EXERCISE PASSAGE
Hollywood, Florida sits in a prime location between Miami and Fort Lauderdale, making it a vibrant healthcare market where dental practices compete for a mix of established residents, younger families, and medical tourists. For dental practice owners in Hollywood, the combination of above-average household incomes and a dense suburban population often translates into strong practice revenues — and, under a default LLC structure, a substantial and growing self-employment tax burden that reduces the return on every hour of clinical work.

The S-Corp election offers Hollywood dentists a legal, federally recognized mechanism to restructure how practice income is taxed — specifically, by shifting a portion from SE-taxable wages to non-SE-taxable distributions. For a dental practice generating $280,000 or more in net owner income, this restructuring can save $9,000 to $14,000 or more annually in federal taxes. This guide explains the mechanics, the math, the health insurance rules, and the Florida-specific professional entity requirements that apply to Hollywood, FL dental practice owners.

The Core Question — S-Corp or LLC for Hollywood Dental Practices

Self-employment tax is the primary financial driver behind the entity structure decision for Hollywood dental practice owners. Under default LLC taxation, 100% of net practice income is subject to SE tax — 15.3% on the first $176,100 and 2.9% on income above that in 2026. For a Hollywood dentist generating $280,000 in net practice income through a single-member LLC, SE taxes total approximately $28,000 (before the SE tax deduction). Under an S-Corp with a $145,000 reasonable salary and $135,000 in distributions, SE tax applies only to the salary — approximately $22,185 — and the $135,000 distribution is not subject to SE tax. The annual savings on the distribution alone: approximately $5,800 at the Medicare rate, with additional savings from the wage-base comparison on the salary portion.

Key Insight

Hollywood, FL dentists in Broward County benefit from Florida's complete absence of personal income tax. The S-Corp election's benefits are 100% federal — no state return, no state SE equivalent, no state interaction. Every dollar of SE tax reduction from the S-Corp election stays with the practice or the dentist-owner without any state offset or complication.

LLC Structure for Florida Dental Practices

Single-Member LLC

The single-member LLC is a disregarded entity for federal tax purposes. All net practice income flows to Schedule C of the owner-dentist's personal return and is subject to the full self-employment tax at 15.3% on the first $176,100 and 2.9% above that. For an established Hollywood dental practice generating $200,000+ in net income, the single-member LLC provides no SE tax efficiency — it is the starting point for the conversation, not the optimal destination.

WHAT TO DO
(A) Say whether each statement agrees with the guide on S-Corp taxes for Hollywood dentists, answering yes or no and quoting the guide's deciding words: (i) Florida has no personal income tax. (ii) For federal tax purposes, a single-member LLC is treated as an entity separate from its owner. (iii) In the S-Corp example, the $135,000 distribution is subject to SE tax.
(B) Resume the guide on S-Corp taxes for Hollywood dentists right after its last sentence, and write the next part.
The material after this text is separate from it.

GIVEN DATA
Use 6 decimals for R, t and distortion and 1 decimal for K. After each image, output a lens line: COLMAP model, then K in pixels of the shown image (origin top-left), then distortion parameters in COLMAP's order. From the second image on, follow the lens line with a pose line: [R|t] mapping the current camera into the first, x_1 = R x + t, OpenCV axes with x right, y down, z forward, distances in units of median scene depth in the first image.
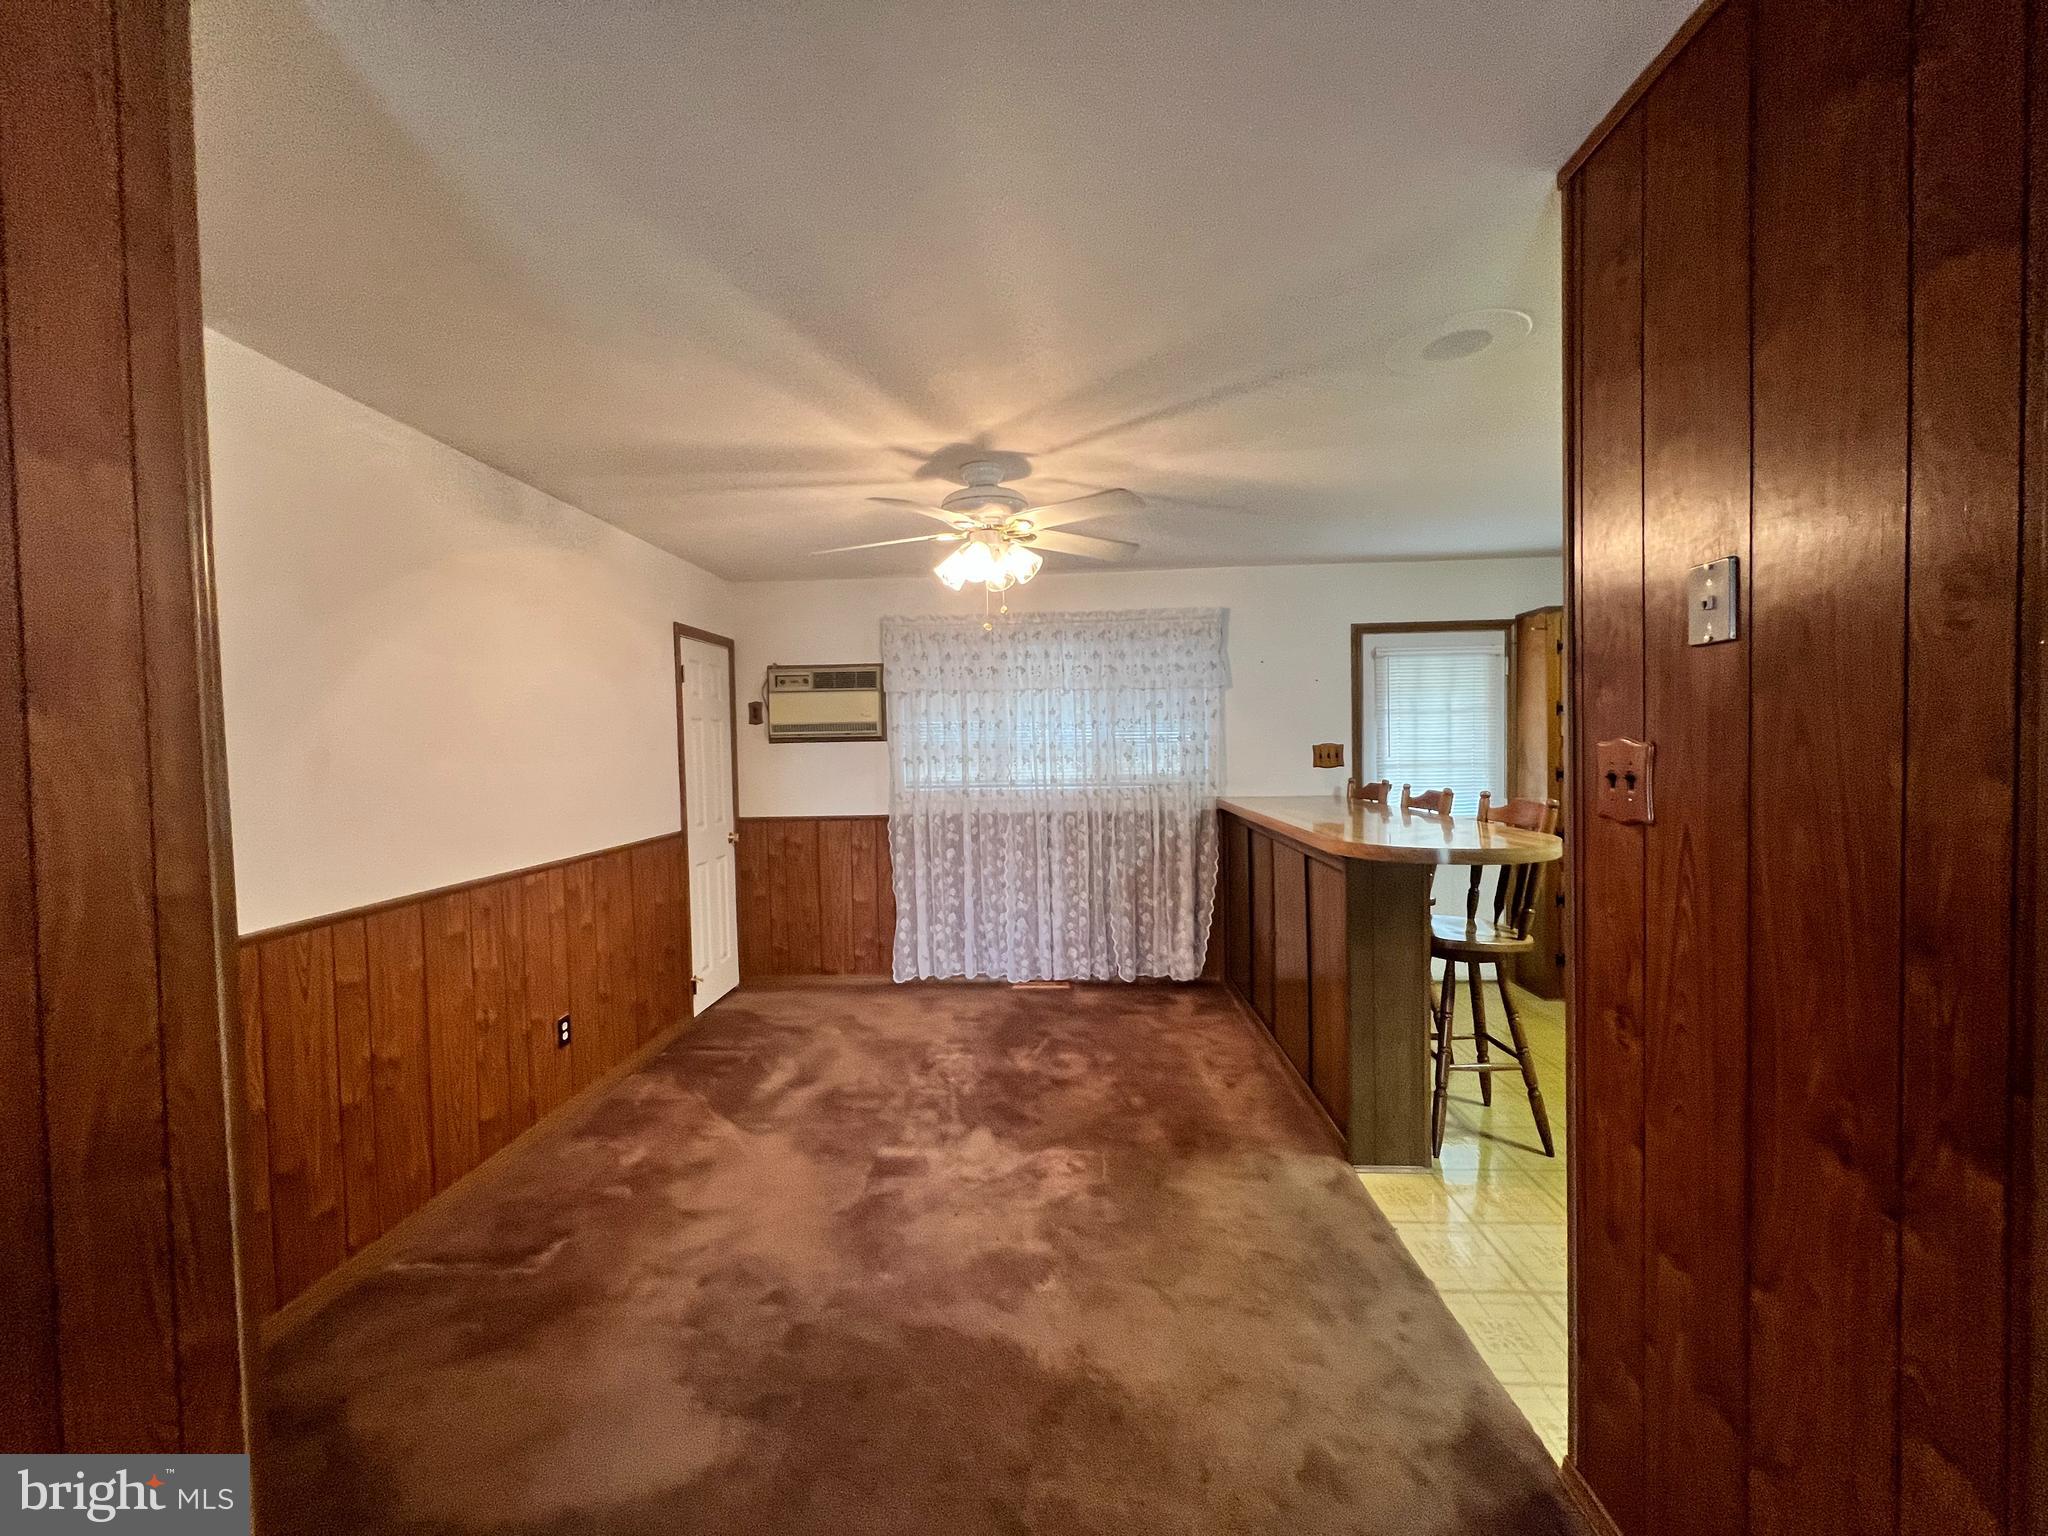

TASK-BY-TASK RESULTS
(A)
(i) Yes: "Florida's complete absence of personal income tax."
(ii) No: "The single-member LLC is a disregarded entity for federal tax purposes."
(iii) No: "the $135,000 distribution is not subject to SE tax."

(B)
Multi-Member LLC

Multi-owner Hollywood dental practices using a multi-member LLC are taxed as partnerships by default. Each active partner's distributive share of practice income is subject to SE tax. Hollywood's dental market includes numerous partnership practices — two or three dentists sharing a location, overhead, and patient base — and these practices benefit from the S-Corp election across all active partners as revenues grow.

LLC Elected as S-Corp

Filing Form 2553 allows a Florida LLC to be taxed as an S-Corp for federal purposes while retaining its Florida state LLC structure. The dentist-owner receives a W-2 salary at a reasonable compensation level, and remaining practice profits are distributed without SE tax. This is the most frequently recommended structure for Hollywood dental practices earning $100,000 or more in annual owner net income because it maximizes SE tax efficiency within an operationally simple framework.

S-Corp Advantages for Hollywood Dental Practice Owners

Reasonable Salary + Distributions Split

The S-Corp tax strategy turns on the salary-versus-distribution split. The IRS mandates that owner-employees receive a salary reflecting what the market pays for comparable dental services. In Hollywood's Broward County market, reasonable compensation for a general dentist is benchmarked in the $130,000–$180,000 range, based on BLS wage data and dental association surveys. The salary must be established, documented with external market data, reviewed annually, and paid through regular payroll with FICA withholding. Once the salary is established, all additional practice profits can be taken as S-Corp distributions not subject to SE tax.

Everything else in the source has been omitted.